> [EXERCISE] Pick every line out of the entries below that holds the string "sont", and report them.

> [EXTRACTED ENTRIES]

====

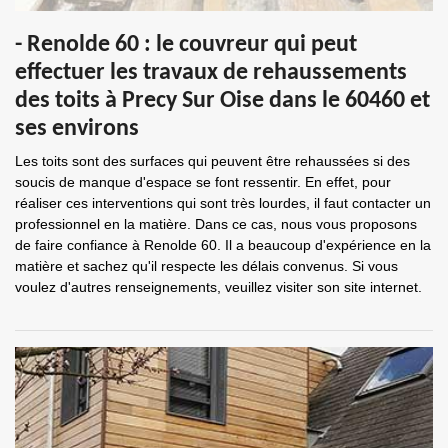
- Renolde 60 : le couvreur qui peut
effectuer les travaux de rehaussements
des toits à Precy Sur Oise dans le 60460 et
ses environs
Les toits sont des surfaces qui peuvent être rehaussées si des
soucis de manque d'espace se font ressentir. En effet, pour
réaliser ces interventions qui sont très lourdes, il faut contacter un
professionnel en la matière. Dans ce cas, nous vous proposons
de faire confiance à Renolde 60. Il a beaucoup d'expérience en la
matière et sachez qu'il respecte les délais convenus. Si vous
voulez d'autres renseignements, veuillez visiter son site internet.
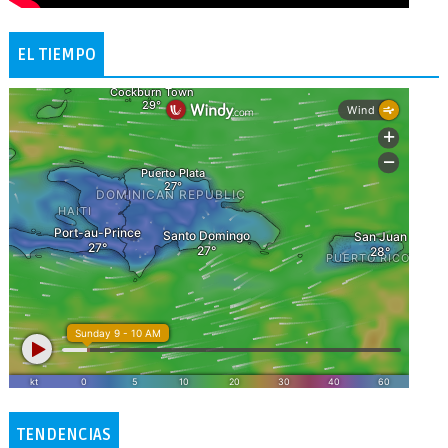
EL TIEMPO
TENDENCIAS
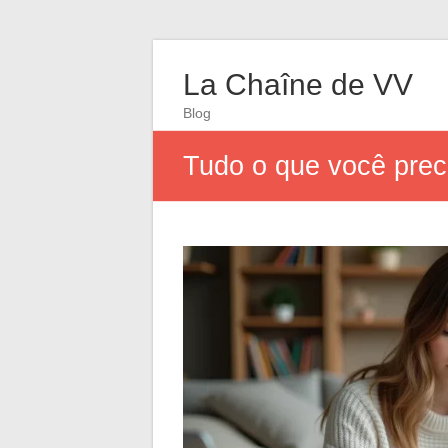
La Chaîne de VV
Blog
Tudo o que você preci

====

> [RESPONSE TO THE TASK]
Les toits sont des surfaces qui peuvent être rehaussées si des
réaliser ces interventions qui sont très lourdes, il faut contacter un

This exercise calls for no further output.